The report notes that proposals to allow shareholders to have a vote on a company’s plans to respond to climate change are becoming a growing feature of annual meetings for companies around the world.
The fund said it supported 26 “say on climate” proposals put to AGMs in 23 companies it invests in around the world, most of which were put forward by the companies themselves.
The report argues for more third party research to be done to help investors in assessing companies’ “climate action” plans.
“BlackRock will continue to monitor the development of ‘say on climate proposals’ and we welcome ongoing progress regarding corporate climate change policies, ambitions and targets to manage climate risk,” it says.
The fund says it has stepped up its discussions with companies it invests in over the past 12 months over “climate related” issues, warning that it is prepared to vote against management if it felt it is not doing enough to address the risks.
BlackRock expanded its climate focus universe of carbon intensive companies to 1000. It voted against 255 directors and against 319 companies for climate-related concerns that could negatively affect long-term shareholder value.
It says it has communicated (to these companies) the fund’s position that “we expect companies to demonstrate how climate and sustainability related risks are considered and integrated into their strategy”.
“If a company does not provide adequate public disclosures for us to assess how material risks are addressed, we may conclude that those issues are not appropriately managed and mitigated. This perspective has applied to our voting on management and shareholder proposals since July 1, 2020.”
The report includes a special mention of Rio Tinto’s destruction of the Aboriginal sacred sites at Juukan Gorge, which led to the departure of chief executive Jean-Sebastian Jacques and other senior executives.
It says BlackRock had “engaged extensively with members of the board and management to address the issue.”
It said it had voted against the remuneration report at the last AGM as it felt that their exit package “did not adequately reflect the severity of the destruction of the gorge and the resulting damage to the environment, relevant communities and the company’s social license to operate.”
The report said BlackRock welcomed the appointment of Mr Wyatt as a director and “will continue to engage with the company as it seeks to rebuild stakeholder trust” over the issue.
BlackRock said it had voted on more than 165,000 proposals put to the annual meetings of the companies it invests in over the period covering 71 voting markets.
It has voted against management in one or more proposals at 42 per cent of shareholder meetings – up from 39 per cent the previous year.

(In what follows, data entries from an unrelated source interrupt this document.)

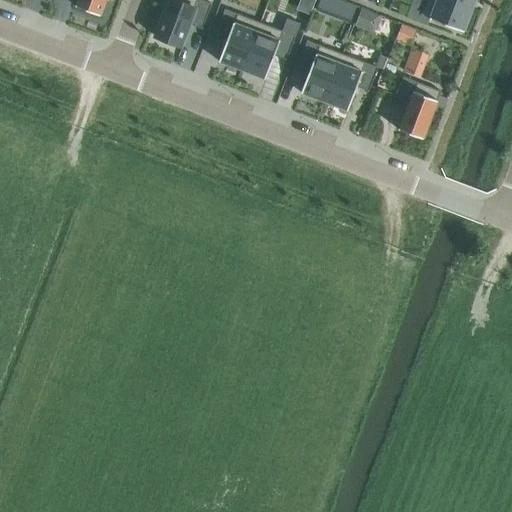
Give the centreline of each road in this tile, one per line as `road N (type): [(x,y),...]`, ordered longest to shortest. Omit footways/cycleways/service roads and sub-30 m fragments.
road 1 (residential): [(115,68),(511,220)]
road 2 (residential): [(0,24),(115,68)]
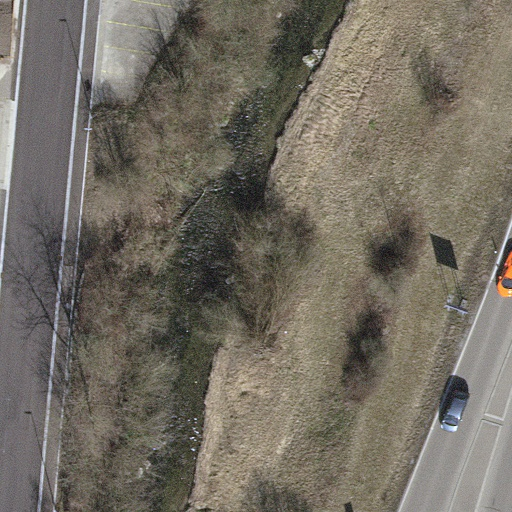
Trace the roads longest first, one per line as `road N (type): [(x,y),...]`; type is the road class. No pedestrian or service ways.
road 1 (unclassified): [(56,0),(9,511)]
road 2 (primary): [(511,309),(426,511)]
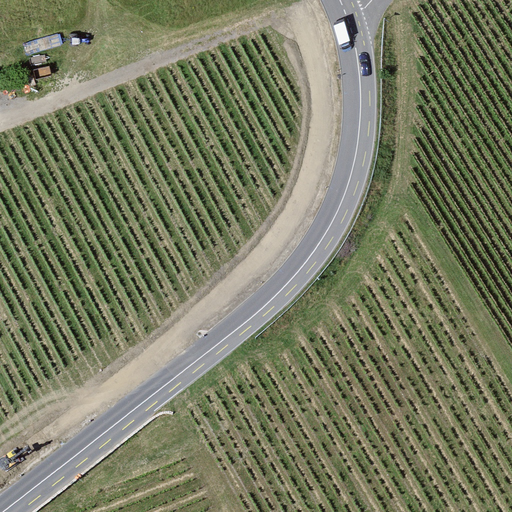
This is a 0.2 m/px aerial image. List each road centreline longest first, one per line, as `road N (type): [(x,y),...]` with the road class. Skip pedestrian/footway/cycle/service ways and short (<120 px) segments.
road 1 (secondary): [(352,31),(358,147),(335,220),(315,251),(242,326),(5,511)]
road 2 (track): [(0,125),(270,18)]
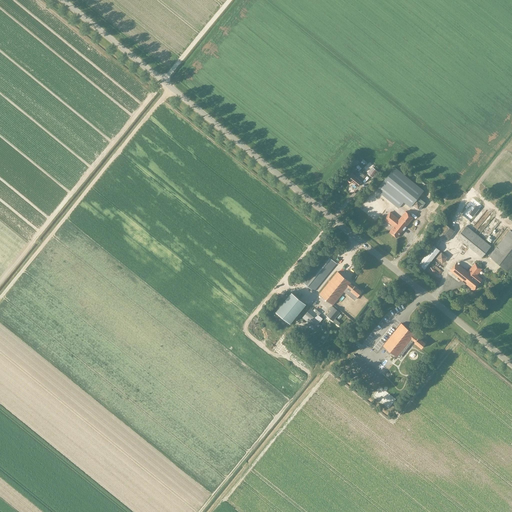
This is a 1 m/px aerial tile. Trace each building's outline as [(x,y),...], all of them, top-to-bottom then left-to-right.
[(356,153),(349,162),(353,166),(354,165),(356,166),(362,159),(359,156),(356,153)] [(358,173),(355,170),(356,168),(354,166),(350,172),(350,171),(345,178),(351,182),(360,171),(358,173)] [(372,167),(367,174),(372,178),(377,172),(372,167)] [(394,167),(376,190),(399,208),(404,202),(410,207),(412,204),(420,210),(423,206),(416,200),(422,192),(442,208),(444,205),(424,189),(423,191),(394,167)] [(365,176),(362,173),(360,171),(351,182),(357,187),(365,176)] [(390,212),(384,219),(393,227),(389,232),(397,238),(413,218),(405,212),(399,220),(390,212)] [(447,241),(455,231),(445,223),(437,234),(447,241)] [(427,225),(421,234),(424,236),(430,227),(427,225)] [(482,258),(491,246),(466,225),(457,237),(482,258)] [(485,228),(480,234),(488,241),(495,232),(492,229),(491,230),(488,227),(486,229),(485,228)] [(508,273),(511,267),(511,231),(510,230),(489,256),(508,273)] [(424,270),(440,250),(433,245),(418,264),(424,270)] [(442,263),(447,257),(441,252),(436,258),(442,263)] [(313,291),(336,263),(324,253),(301,281),(313,291)] [(456,263),(450,271),(474,290),(480,282),(482,279),(477,275),(482,269),(475,263),(468,272),(456,263)] [(355,300),(362,291),(355,286),(354,287),(350,283),(351,283),(337,272),(319,294),(333,305),(347,287),(351,290),(348,294),(355,300)] [(291,292),(276,311),(290,323),(306,303),(291,292)] [(331,311),(326,316),(333,321),(340,313),(332,306),(329,309),(331,311)] [(310,308),(305,315),(303,318),(309,322),(308,323),(315,328),(320,322),(319,321),(322,319),(316,314),(316,313),(310,308)] [(421,348),(425,343),(418,338),(414,335),(414,334),(401,324),(383,346),(397,357),(411,339),(415,342),(414,343),(421,348)] [(375,384),(381,376),(356,355),(350,363),(375,384)]
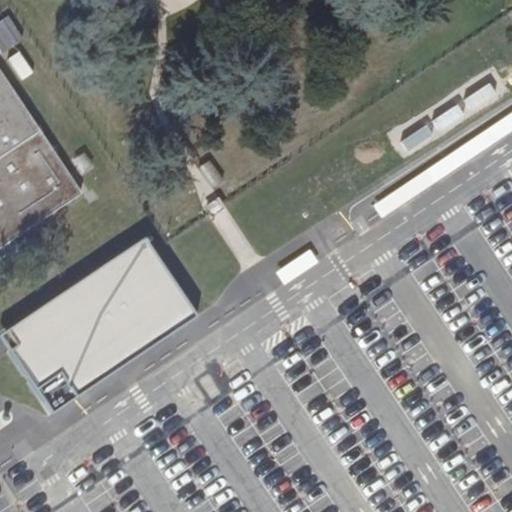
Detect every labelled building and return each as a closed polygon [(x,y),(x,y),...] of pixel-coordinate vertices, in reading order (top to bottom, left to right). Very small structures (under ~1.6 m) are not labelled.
[(0,56),(22,42),(9,21),(0,27),(0,56)] [(21,53),(10,60),(22,79),(33,72),(21,53)] [(0,251),(15,241),(81,198),(0,75),(0,251)] [(496,95),(489,83),(462,99),(469,111),(496,95)] [(464,117),(457,106),(433,120),(440,132),(464,117)] [(432,136),(427,126),(402,141),(407,151),(432,136)] [(83,152),(73,159),(83,174),(93,168),(83,152)] [(208,161),(201,167),(216,187),(224,182),(208,161)] [(0,271),(19,260),(21,251),(15,241),(0,251),(0,271)] [(46,421),(193,325),(141,245),(2,336),(12,352),(4,357),(46,421)] [(319,263),(310,249),(277,272),(286,286),(319,263)] [(0,337),(0,350),(4,357),(12,352),(2,336),(0,337)]
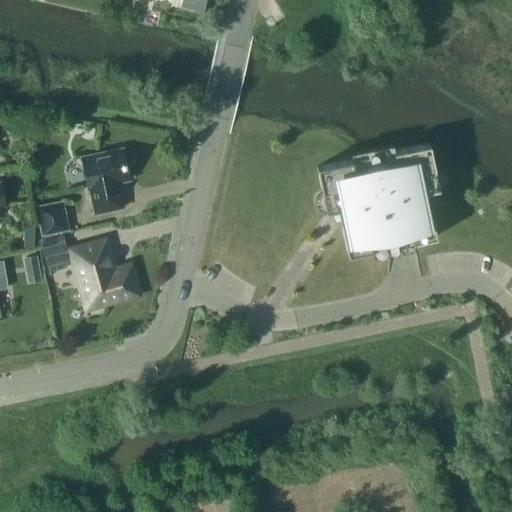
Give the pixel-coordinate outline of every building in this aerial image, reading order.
[(181,0),(179,9),(202,14),(205,0),(181,0)] [(436,236),(426,190),(438,188),(429,143),(316,166),(325,211),(333,210),(337,218),(339,217),(347,255),(436,236)] [(89,188),(94,213),(122,207),(117,182),(129,179),(126,169),(130,165),(132,161),(131,156),(128,153),(123,151),(122,148),(81,157),(87,188),(89,188)] [(68,229),(63,200),(36,205),(41,234),(68,229)] [(33,246),(34,229),(21,228),(21,246),(33,246)] [(113,270),(104,240),(67,251),(62,232),(39,238),(48,271),(66,266),(65,261),(73,259),(79,282),(84,281),(91,306),(108,301),(112,302),(119,300),(122,297),(137,293),(129,265),(113,270)] [(25,269),(39,267),(36,255),(23,258),(25,269)]
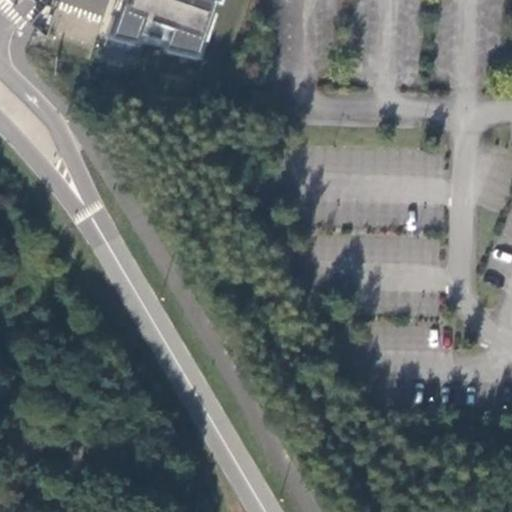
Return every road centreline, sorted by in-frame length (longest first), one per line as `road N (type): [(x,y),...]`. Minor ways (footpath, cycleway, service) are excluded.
road 1 (tertiary): [(0,100),(79,197),(266,511)]
road 2 (unclassified): [(0,434),(95,472),(161,511)]
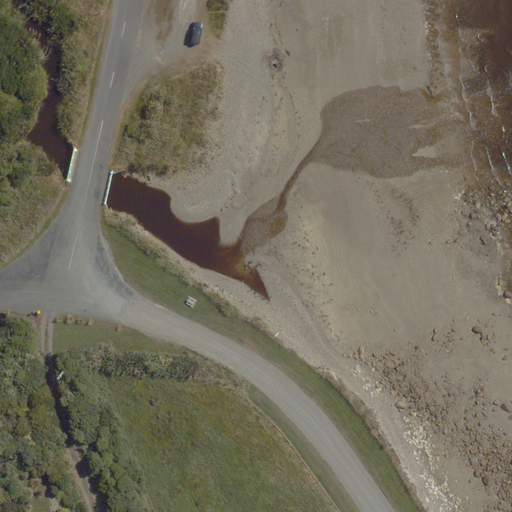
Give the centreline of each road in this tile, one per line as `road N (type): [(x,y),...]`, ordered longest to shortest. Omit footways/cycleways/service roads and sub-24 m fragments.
road 1 (residential): [(63,296),(172,327),(244,360),(298,403),(376,511)]
road 2 (residential): [(129,0),(63,296)]
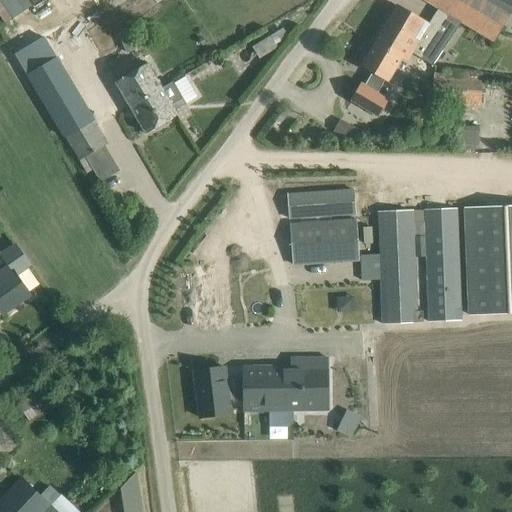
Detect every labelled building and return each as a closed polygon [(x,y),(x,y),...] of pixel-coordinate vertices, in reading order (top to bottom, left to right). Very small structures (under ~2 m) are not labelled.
[(511,0),(425,0),(438,8),(461,21),(495,41),(511,11),(511,0)] [(397,6),(374,44),(392,55),(400,41),(415,51),(414,54),(432,67),(440,55),(461,21),(438,8),(428,24),(397,6)] [(83,23),(60,37),(71,54),(93,41),(83,23)] [(129,32),(117,37),(125,56),(137,50),(129,32)] [(106,33),(93,41),(71,54),(83,74),(118,53),(106,33)] [(392,55),(374,44),(361,67),(388,83),(402,60),(408,63),(414,54),(415,51),(400,41),(392,55)] [(58,61),(29,77),(66,139),(94,123),(58,61)] [(115,83),(130,107),(161,88),(146,64),(115,83)] [(434,105),(447,106),(481,107),(482,78),(435,76),(434,105)] [(161,88),(130,107),(146,134),(177,116),(171,106),(183,99),(172,82),(161,88)] [(360,107),(335,124),(346,139),(371,121),(360,107)] [(95,124),(66,139),(79,161),(85,157),(107,144),(95,124)] [(463,126),(462,148),(479,149),(480,127),(463,126)] [(101,178),(119,169),(107,147),(89,157),(101,178)] [(85,157),(79,161),(87,173),(93,170),(85,157)] [(287,195),(289,219),(355,214),(354,190),(287,195)] [(511,205),(464,207),(468,316),(511,314),(511,205)] [(422,311),(415,311),(413,257),(425,257),(428,324),(461,323),(456,210),(423,212),(423,222),(412,222),(412,211),(377,213),(378,254),(379,279),(380,322),(422,321),(422,311)] [(290,225),(293,264),(359,259),(356,220),(290,225)] [(372,243),(371,226),(362,227),(363,243),(372,243)] [(0,311),(2,314),(30,294),(15,274),(29,264),(15,245),(2,255),(0,252),(0,311)] [(268,324),(264,262),(195,266),(199,328),(268,324)] [(182,291),(183,312),(197,311),(196,290),(182,291)] [(511,321),(476,322),(476,327),(367,331),(368,376),(381,376),(381,384),(511,379),(511,321)] [(243,367),(244,411),(327,411),(327,358),(291,358),(291,366),(243,367)] [(194,371),(200,418),(230,414),(224,367),(194,371)] [(482,389),(447,390),(400,392),(401,413),(482,410),(482,389)] [(346,412),(336,432),(351,440),(360,419),(346,412)] [(289,437),(290,419),(272,417),(271,436),(289,437)] [(79,511),(61,494),(60,495),(50,486),(40,495),(22,478),(0,500),(0,511),(79,511)]
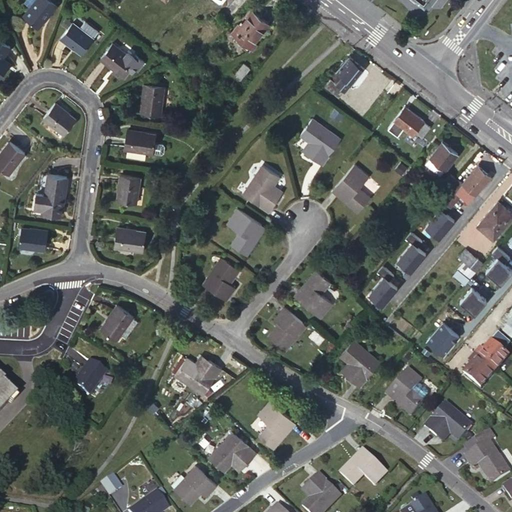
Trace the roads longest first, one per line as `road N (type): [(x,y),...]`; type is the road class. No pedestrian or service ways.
road 1 (residential): [(0,116),(28,80),(43,74),(61,77),(92,102),(75,269)]
road 2 (residential): [(355,415),(425,457),(490,511)]
road 3 (residential): [(75,269),(153,290),(224,337)]
road 4 (residential): [(220,511),(355,415)]
road 5 (residential): [(224,337),(355,415)]
road 6 (residential): [(224,337),(294,251),(305,221)]
road 7 (residential): [(75,269),(48,338),(38,346),(0,345)]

It has also shown an increasing interest in voting in favour of shareholder proposals, supporting 35 per cent of shareholder proposals in the most recent period compared with 17 per cent the previous year.
It says key reasons to vote against directors were a lack of independence, a lack of board diversity, concerns about executive compensation and overcommitments of directors.
BlackRock has a team of 70 specialists in “stewardship” engaging with the thousands of companies it invests in as part of its approach of “pursing long term value” for its clients.
It says the main areas of engagement with management of companies were the quality and effectiveness of the board, whether executive and board incentives were “aligned with value creation”, “climate and natural capital”, and the impact of the company “on people.”
The report says that BlackRock “has been encouraged by companies’ responses to the turbulent events of 2020 as well as the co-ordinated efforts emerging between companies, governing bodies and investors to accelerate progress on environmental and social risks and opportunities.”
US fund giant BlackRock is backing moves for shareholders to have more say in their company’s climate change policy, indicating that it is closely watching events at Woodside, Santos and Rio Tinto, in its annual shareholder voting report released today.